What you need to know:
- Cash comes from funds raised as a result of austerity measures, ban on international travel by State officials.
- The economic package was announced by President Uhuru Kenyatta as the government seeks to block the movement of people outside the Nairobi metropolitan area as well as Kilifi, Mombasa and Kwale counties.
The government Monday approved the use of over Sh40 billion to cushion needy households in urban areas from economic shocks following reduced activity in the wake of the coronavirus pandemic.
The cash will be from funds raised from austerity measures effected at both national and county government levels, including cutting of international and domestic travel, and some Sh2 billion recovered proceeds of corruption.
In the 2018/19 financial year, government ministries, agencies, and departments blew up Sh17.2 billion on domestic and foreign trips.

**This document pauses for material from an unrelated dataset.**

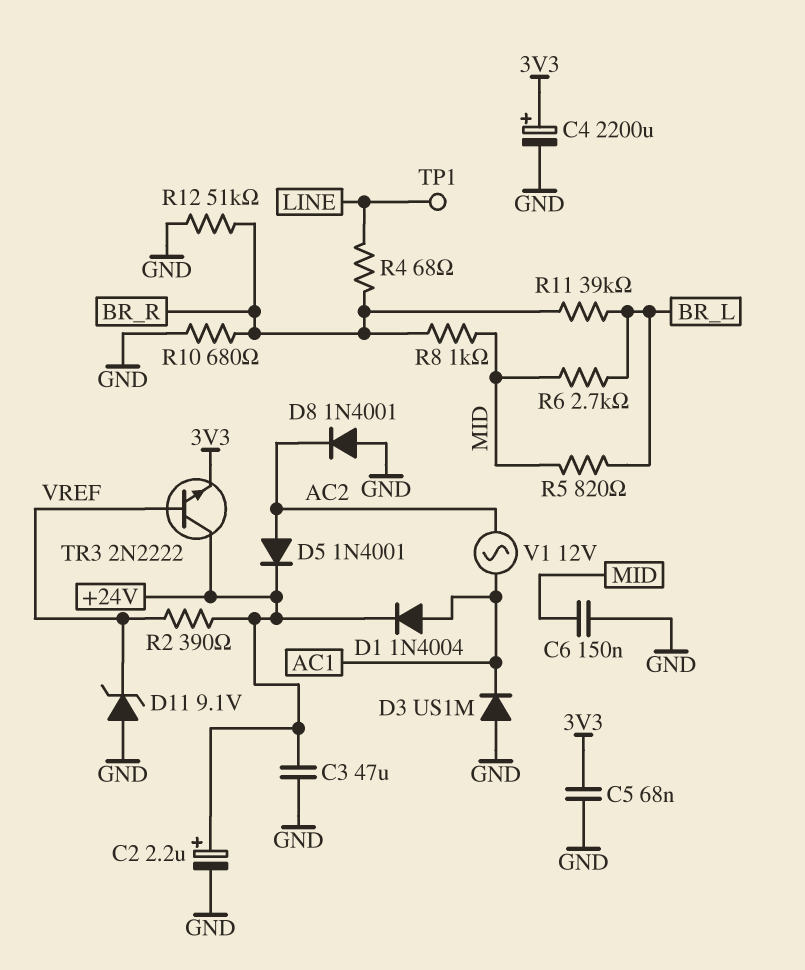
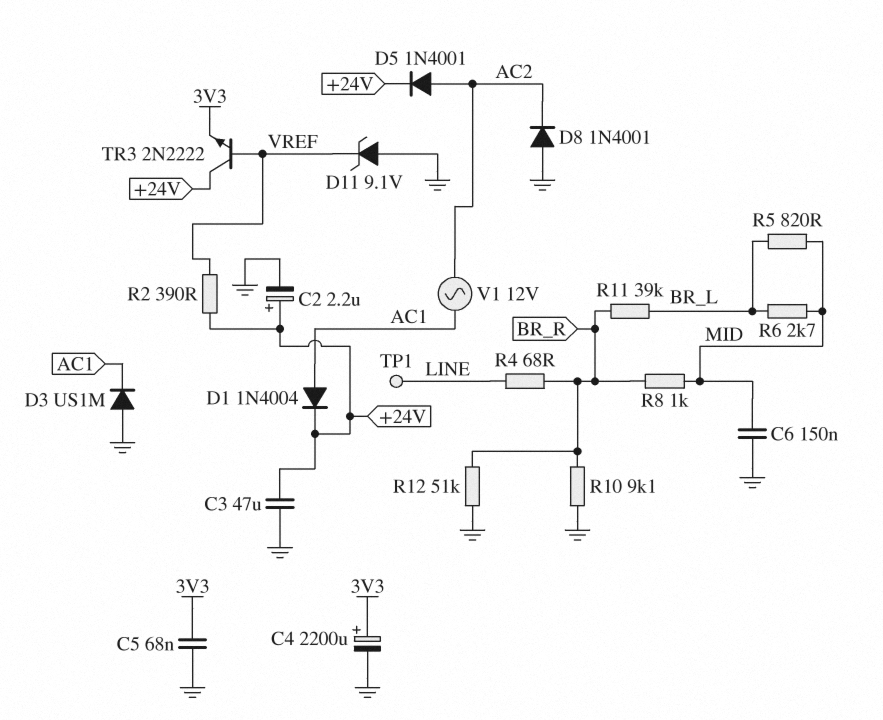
R10: 680 (BR_R, GND) -> 9.1k (BR_R, GND)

Of this, the presidency, comprising President Uhuru Kenyatta's office, Deputy President William Ruto and the Cabinet office, spent Sh704. 4 million on local travel and Sh196.6 million on foreign trips.
All the 47 devolved units, over the same time, spent Sh16.2 billion on foreign and local travel while Parliament alone gobbled up Sh6.6 billion on domestic and foreign trips, making the legislature the single-largest spender on travel.

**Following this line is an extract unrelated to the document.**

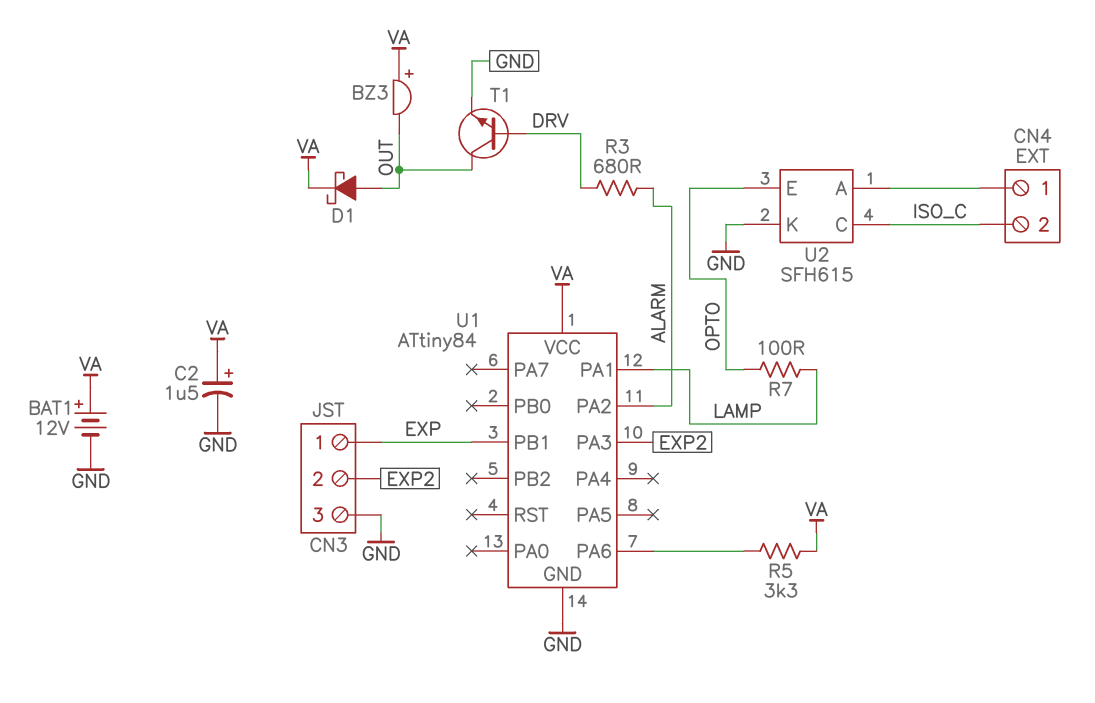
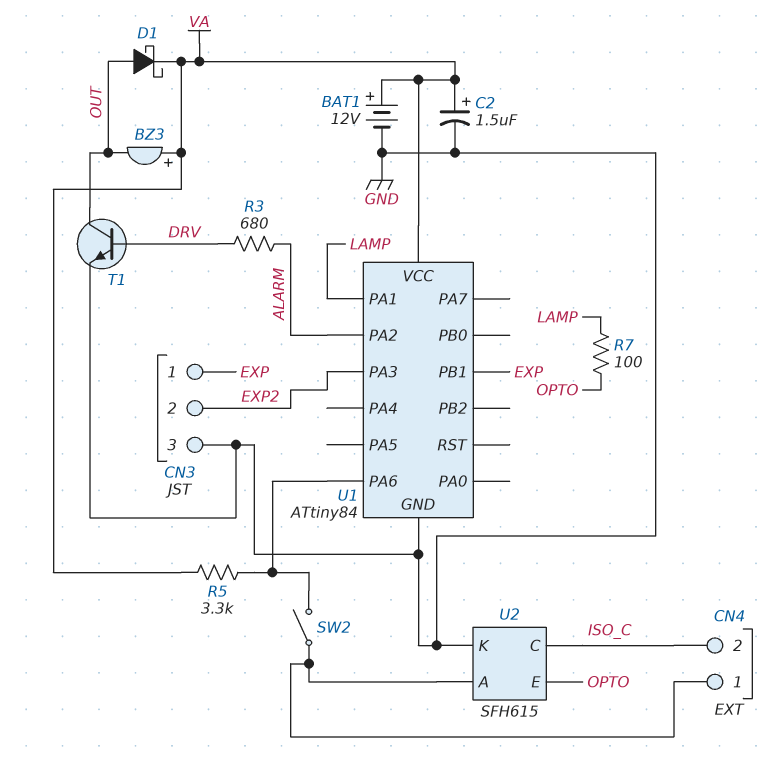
SW2: none -> switch (CN4/1, U1/PA6)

The economic package was announced by President Uhuru Kenyatta as the government seeks to block the movement of people outside the Nairobi metropolitan area as well as Kilifi, Mombasa and Kwale counties.
“As we scale up our interventions against the current health pandemic, I direct the National Treasury to utilise the Sh2 billion of already recovered corruption proceeds to support the most vulnerable members of our society, especially the needy in our urban areas. Our fight in this area continues,” President Kenyatta told the nation from State House, Nairobi.
As of Monday, there were 158 confirmed cases in Kenya with six deaths.
Without giving details, President Kenyatta applauded State and public officers whom he said has followed his lead to take voluntary pay cuts in support of the fight against the highly contagious virus.
On March 25, President Kenyatta and his deputy William Ruto said they will take an 80 per cent pay cut, as the Cabinet Secretaries agreed to slash 30 per cent off their pay.
The Chief Administrative Secretaries, the men and women President Kenyatta introduced to his administration in 2017 to come between the ministers and the Principal Secretaries, will take a 30 per cent pay cut, while the PSs, the ministry’s chief accountants, will take a 20 per cent pay cut.
Since then, governors and other state officers have announced varying percentages of pay cuts as the country rallies together to fight the virus.
“Every shilling we save in salaries and allowances is one we shall use towards face masks, medical supplies and specialised equipment, to support the most vulnerable members of our society through provision of water and food items and in support of any other initiatives needed by our Nation in this war against Covid-19,” he said, directing the newly-established Nairobi Metropolitan Service to expand their provision of free water to all our informal settlements.
The Head of State also thanked companies that have offered help towards the fight against the virus.
On Thursday last week, Narendra Raval Guru was the first Kenyan billionaire to support the emergency fund after donating Sh100 million worth of oxygen to all government hospitals.
On Monday, Co-operative Bank of Kenya donated Sh100 million to the country's coronavirus management kitty.
The top-tier lender said the contribution is expected to support the sourcing of critical life-saving medical supplies and equipment, especially ventilators.
“In sharing the heavy burden of the current pandemic which has led to lost opportunities, I applaud the members of our society who have risen to the call for support and shared in the bounty of their blessings with their fellow countrymen, helping many to cope with the fears weighing on their minds to provide a decent living for their families,” the President said.
He noted the efforts by landlords who had reduced their monthly rent in an effort to share in the pain with Kenyans “to help provide a roof over the heads of our vulnerable brothers and sisters.”
At the same time, the President announced that over Sh2 billion will be paid to Kenyan artists this year.
A total of Sh200 million every month, the President announced, will be paid to musicians through the government system as well as other platforms.
“This translates to over Sh2 billion going into the pockets of Kenyan artists. These payments will begin this week in line with the pledge I made in January,” the President announced.
Similarly, the President directed the Sports ministry to provide an additional Sh100 million from the Sports Fund to artists, actors and musicians, during the period of the Covid-19 pandemic.
Molo MP Kuria Kimani supported the initiatives, but called for the complete removal of the income tax, subsidising basic food items, as well as the making the 10 per cent rental income only payable by tenants in three years.